Following International Test Commission (ITC 2018) guidelines, instruments were translated separately from English into Turkish by two native Turkish speakers majoring in English as a Foreign Language (Translation-1). The translations were then double checked, proofread and finally back translated by three different independent experts who were qualified and experienced in these languages and knowledgeable about the instrument development and adaptation (Back translation-2). Translated items were checked for the content and the appropriateness of the translation. Concurrently, a Turkish secondary-school language teacher with over 15 years of teaching experience reviewed the measures for the semantic structure (Committee approach-3).

Through Translation-1 and Back translation-2, MTQ items were independently double checked with the original Dutch version (source for the translation) by a native Dutch speaker and a multilingual teacher educator. This combination was preferred for maximising the suitability of the test adaptation and recognising the differences (i.e. linguistic, cultural, psychological) and equivalence (Grisay 2003; van de Vijver and Tanzer 2004).

Data analysis

Descriptive statistics were generated for items and subscales. Construct validity of the MTQ involved (1) data examination, (2) scaling as recommended by Sijtsma and van der Ark (2017) and (Wind 2017) and (3) predictive validity (Crișan et al. 2020). For the student engagement measure, Principal Component Analysis (PCA) (varimax rotation) and Confirmatory Factor Analysis (CFA) were performed with the ML estimator for both models using the R package ‘lavaan’. Model fit was checked using the Comparative Fit Index (CFI), Tucker–Lewis Index (TLI), Standardised Root Mean Residual (SRMR) and Root Mean Square Error of Approximation (RMSEA). RMSEA < 0.05 and TLI and CFI close to 0.95 were considered to indicate good fit (Schreiber et al. 2006). Missing data were reported and deleted listwisely for both measures. Analysis was performed using the programs SPSS25 and R (version 3.6.1) and MSP5 for Windows (Groningen:ProGamma).

■ **PROBLEM A**: Present the lines of the entries from the line holding "Similarly, words that" through the line holding "Directory is quick", inclusive, as a Markdown table with the columns "Row" and "Line", leaving out blank lines and any pictures.

■ **SOURCE MATERIAL**:
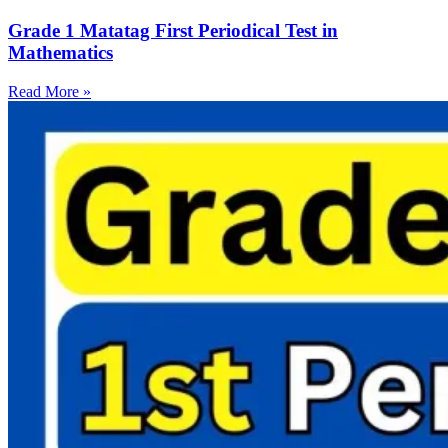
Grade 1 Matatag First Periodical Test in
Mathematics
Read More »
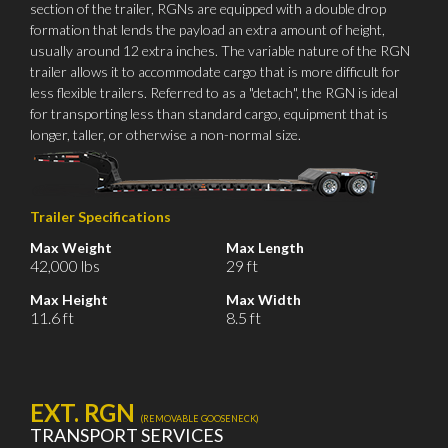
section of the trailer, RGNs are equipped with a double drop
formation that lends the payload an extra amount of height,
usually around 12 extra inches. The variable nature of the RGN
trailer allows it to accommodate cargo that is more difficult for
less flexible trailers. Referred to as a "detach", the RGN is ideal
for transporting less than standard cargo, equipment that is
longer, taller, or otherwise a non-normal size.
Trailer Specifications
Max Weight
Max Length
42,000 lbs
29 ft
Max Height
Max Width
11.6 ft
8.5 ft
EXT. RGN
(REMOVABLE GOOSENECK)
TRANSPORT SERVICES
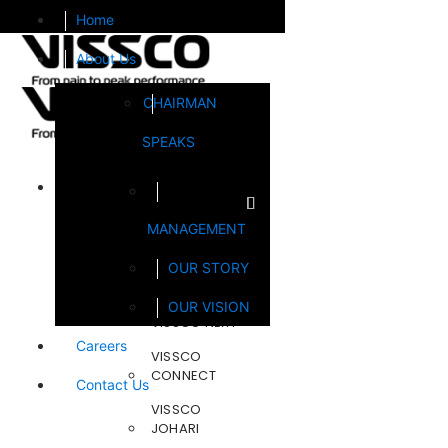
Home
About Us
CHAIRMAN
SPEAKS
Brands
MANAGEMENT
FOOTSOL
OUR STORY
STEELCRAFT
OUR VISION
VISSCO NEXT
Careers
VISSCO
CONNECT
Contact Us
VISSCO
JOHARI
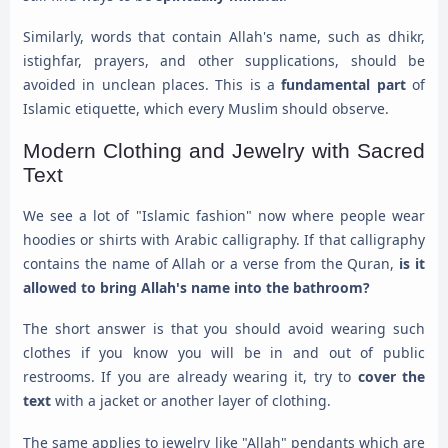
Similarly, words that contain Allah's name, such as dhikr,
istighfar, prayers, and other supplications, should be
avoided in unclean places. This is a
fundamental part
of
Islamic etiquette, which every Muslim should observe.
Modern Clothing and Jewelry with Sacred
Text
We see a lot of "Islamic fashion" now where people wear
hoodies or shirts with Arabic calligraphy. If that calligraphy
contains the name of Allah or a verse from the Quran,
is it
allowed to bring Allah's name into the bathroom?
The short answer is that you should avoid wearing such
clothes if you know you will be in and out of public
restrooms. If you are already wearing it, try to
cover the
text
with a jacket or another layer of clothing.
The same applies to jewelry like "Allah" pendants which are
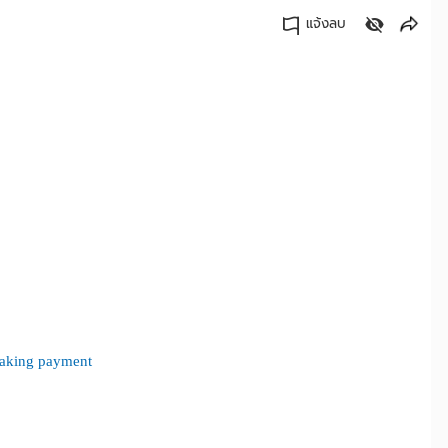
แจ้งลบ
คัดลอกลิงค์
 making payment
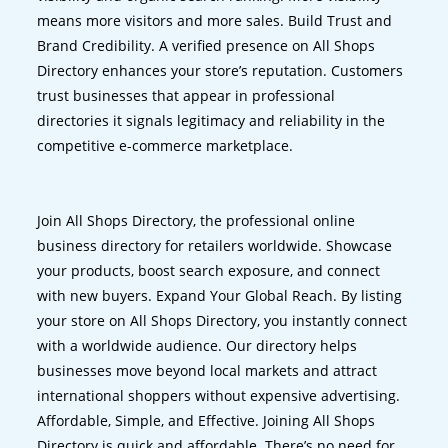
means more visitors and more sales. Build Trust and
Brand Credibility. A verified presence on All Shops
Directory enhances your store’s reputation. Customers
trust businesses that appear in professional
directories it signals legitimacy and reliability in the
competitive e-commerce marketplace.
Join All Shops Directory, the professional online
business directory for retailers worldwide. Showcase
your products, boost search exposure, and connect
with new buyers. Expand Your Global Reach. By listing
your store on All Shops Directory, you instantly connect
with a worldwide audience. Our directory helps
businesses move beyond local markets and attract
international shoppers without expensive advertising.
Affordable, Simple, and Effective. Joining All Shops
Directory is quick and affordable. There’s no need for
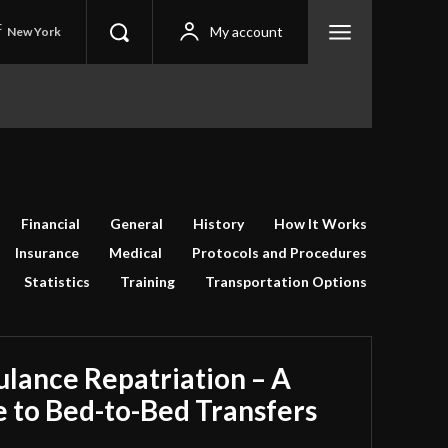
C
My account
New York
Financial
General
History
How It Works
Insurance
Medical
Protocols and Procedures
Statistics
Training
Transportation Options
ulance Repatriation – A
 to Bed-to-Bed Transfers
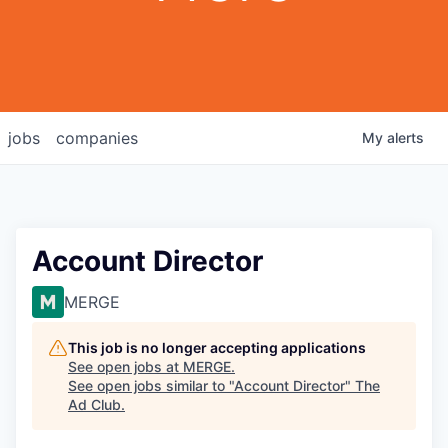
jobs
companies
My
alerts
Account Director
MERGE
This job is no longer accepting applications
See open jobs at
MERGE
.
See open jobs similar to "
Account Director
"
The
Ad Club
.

■ **PROBLEM B**: Write out the passage on translating the test instruments between "Through Translation-1 and" and "and Tanzer 2004).", inclusive.

■ **YOUR RESPONSE A**:
| Row | Line |
|---|---|
| 1 | Similarly, words that contain Allah's name, such as dhikr, |
| 2 | istighfar, prayers, and other supplications, should be |
| 3 | avoided in unclean places. This is a |
| 4 | fundamental part |
| 5 | of |
| 6 | Islamic etiquette, which every Muslim should observe. |
| 7 | Modern Clothing and Jewelry with Sacred |
| 8 | Text |
| 9 | We see a lot of "Islamic fashion" now where people wear |
| 10 | hoodies or shirts with Arabic calligraphy. If that calligraphy |
| 11 | contains the name of Allah or a verse from the Quran, |
| 12 | is it |
| 13 | allowed to bring Allah's name into the bathroom? |
| 14 | The short answer is that you should avoid wearing such |
| 15 | clothes if you know you will be in and out of public |
| 16 | restrooms. If you are already wearing it, try to |
| 17 | cover the |
| 18 | text |
| 19 | with a jacket or another layer of clothing. |
| 20 | The same applies to jewelry like "Allah" pendants which are |
| 21 | แจ้งลบ |
| 22 | คัดลอกลิงค์ |
| 23 |  making payment |
| 24 | means more visitors and more sales. Build Trust and |
| 25 | Brand Credibility. A verified presence on All Shops |
| 26 | Directory enhances your store’s reputation. Customers |
| 27 | trust businesses that appear in professional |
| 28 | directories it signals legitimacy and reliability in the |
| 29 | competitive e-commerce marketplace. |
| 30 | Join All Shops Directory, the professional online |
| 31 | business directory for retailers worldwide. Showcase |
| 32 | your products, boost search exposure, and connect |
| 33 | with new buyers. Expand Your Global Reach. By listing |
| 34 | your store on All Shops Directory, you instantly connect |
| 35 | with a worldwide audience. Our directory helps |
| 36 | businesses move beyond local markets and attract |
| 37 | international shoppers without expensive advertising. |
| 38 | Affordable, Simple, and Effective. Joining All Shops |
| 39 | Directory is quick and affordable. There’s no need for |

■ **YOUR RESPONSE B**:
Through Translation-1 and Back translation-2, MTQ items were independently double checked with the original Dutch version (source for the translation) by a native Dutch speaker and a multilingual teacher educator. This combination was preferred for maximising the suitability of the test adaptation and recognising the differences (i.e. linguistic, cultural, psychological) and equivalence (Grisay 2003; van de Vijver and Tanzer 2004).